Below are records; reply with nothing but the number of lines in them that contain "soft".

-------- Extracted entries --------

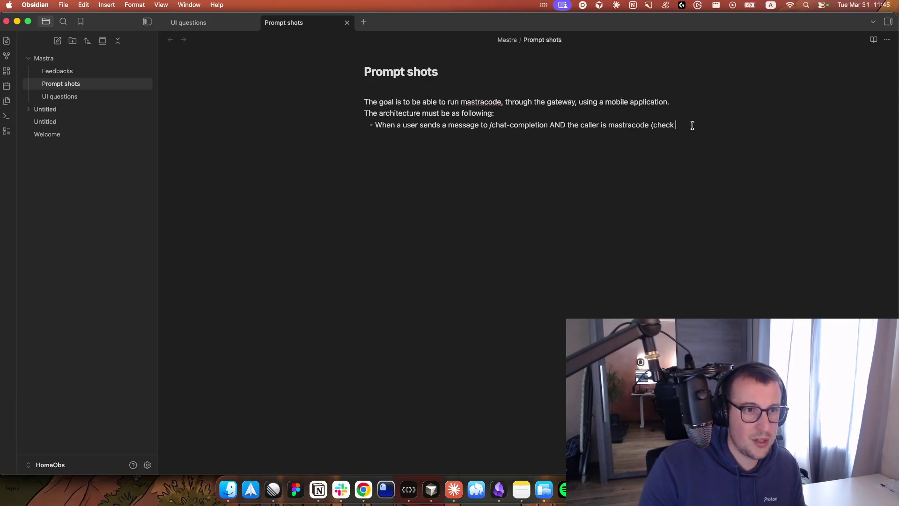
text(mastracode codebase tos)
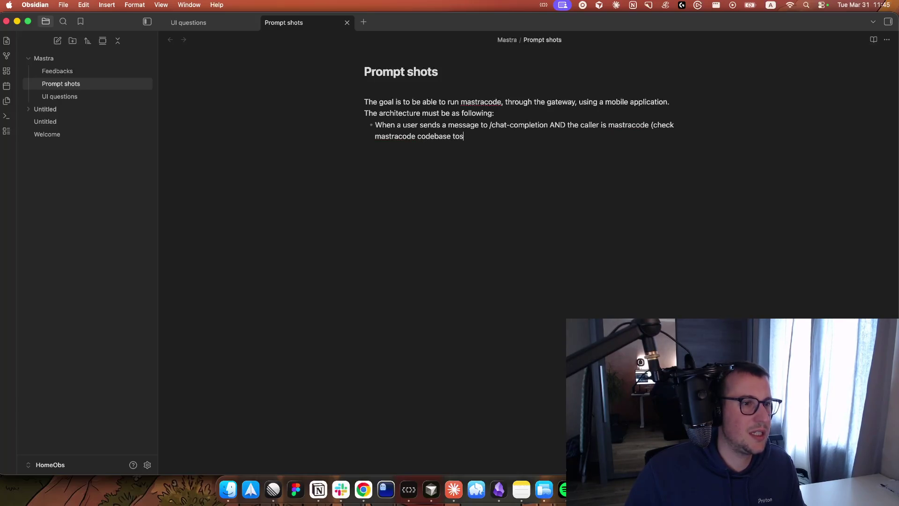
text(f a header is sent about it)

--------
-------- Extracted entries --------

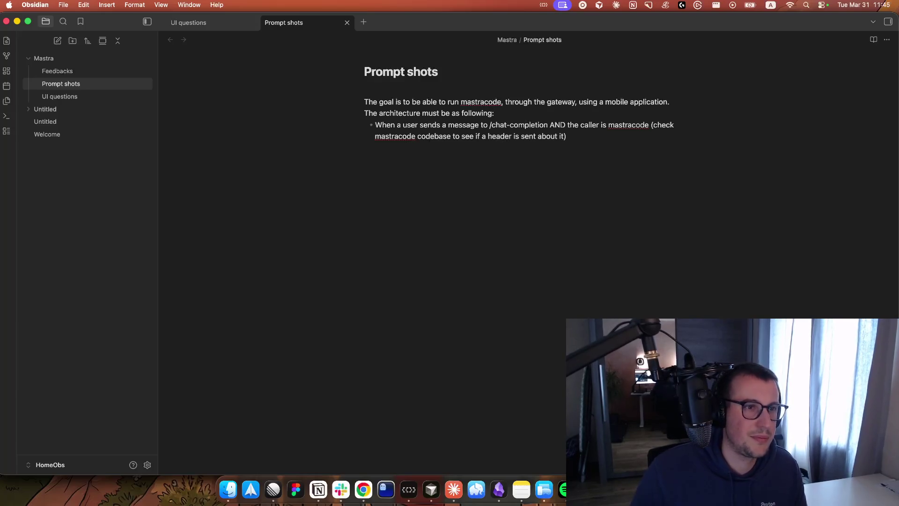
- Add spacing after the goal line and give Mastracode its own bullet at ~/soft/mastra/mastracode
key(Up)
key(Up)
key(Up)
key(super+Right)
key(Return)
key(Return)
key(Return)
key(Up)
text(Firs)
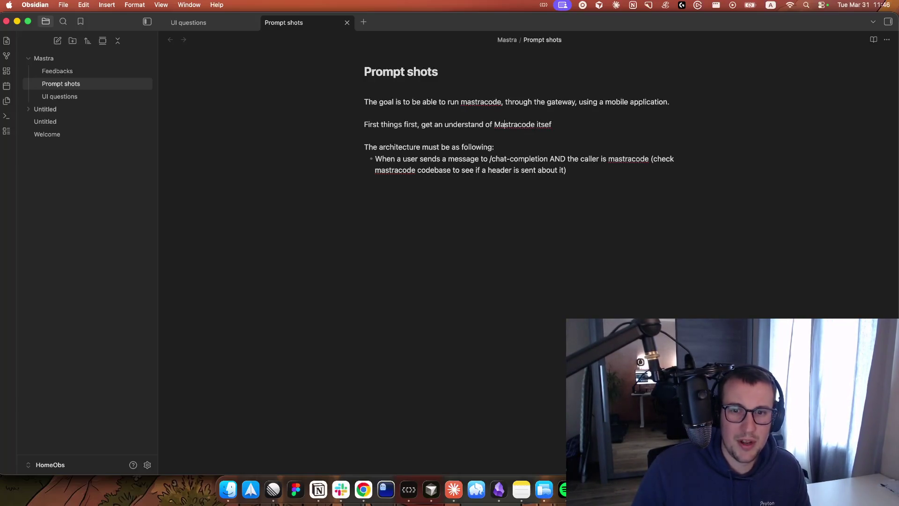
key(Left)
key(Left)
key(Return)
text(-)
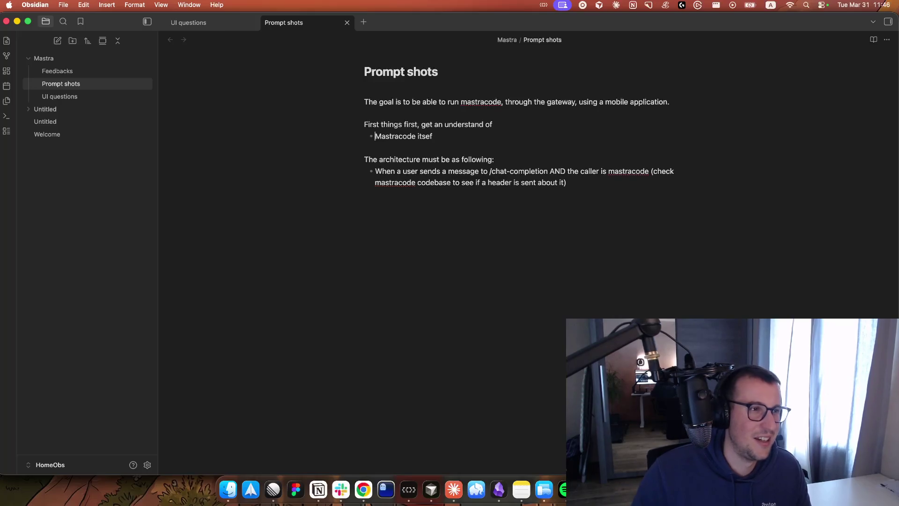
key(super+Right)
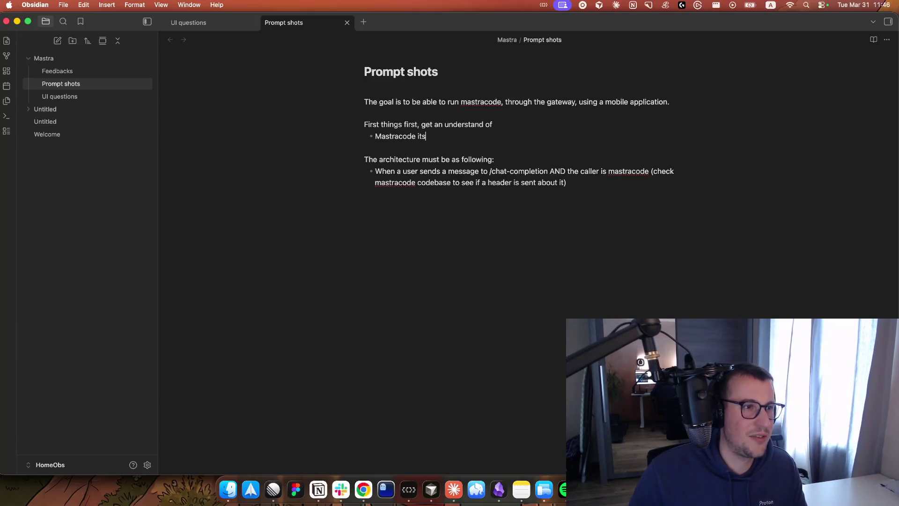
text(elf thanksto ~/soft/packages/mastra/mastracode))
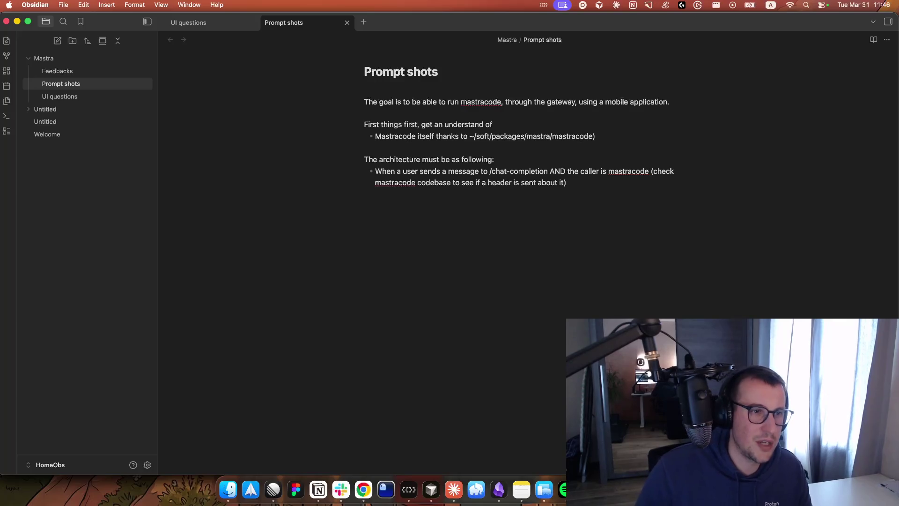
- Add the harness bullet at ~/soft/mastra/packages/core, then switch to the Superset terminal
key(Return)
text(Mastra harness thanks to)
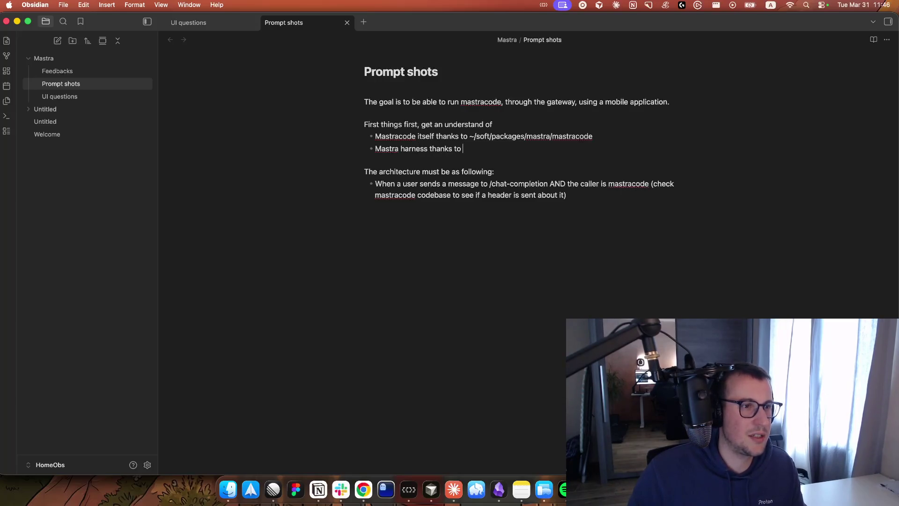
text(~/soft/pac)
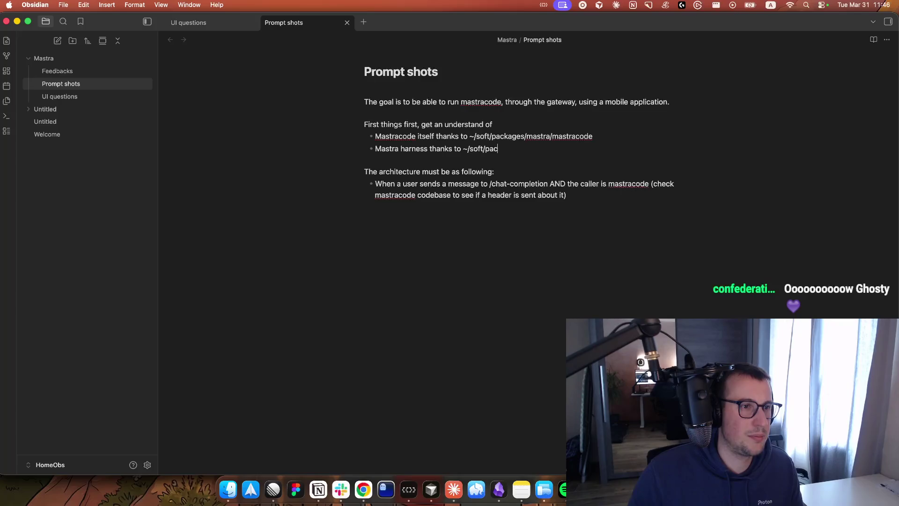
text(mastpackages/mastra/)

--------

> Finished task
4